● The problem:
Repeat every line of the data exactly; no picture belongs in the copy.

● Dataset extract:
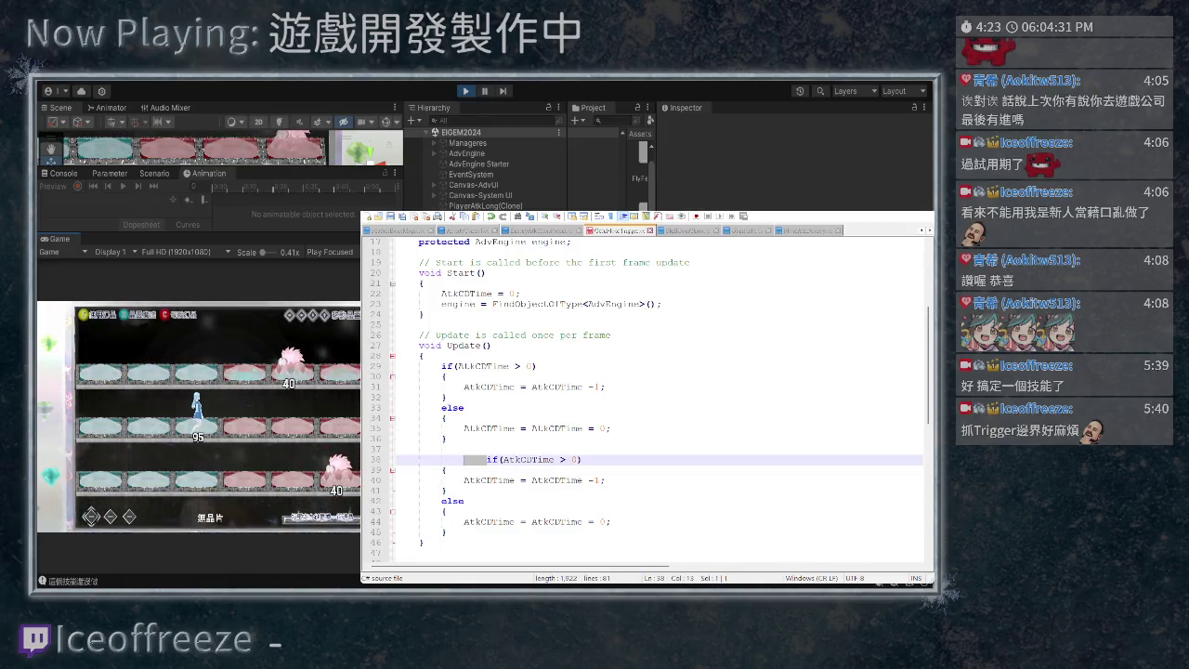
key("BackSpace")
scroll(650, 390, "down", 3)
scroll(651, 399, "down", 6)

● Solution to this exercise:
key("BackSpace")
scroll(650, 390, "down", 3)
scroll(651, 399, "down", 6)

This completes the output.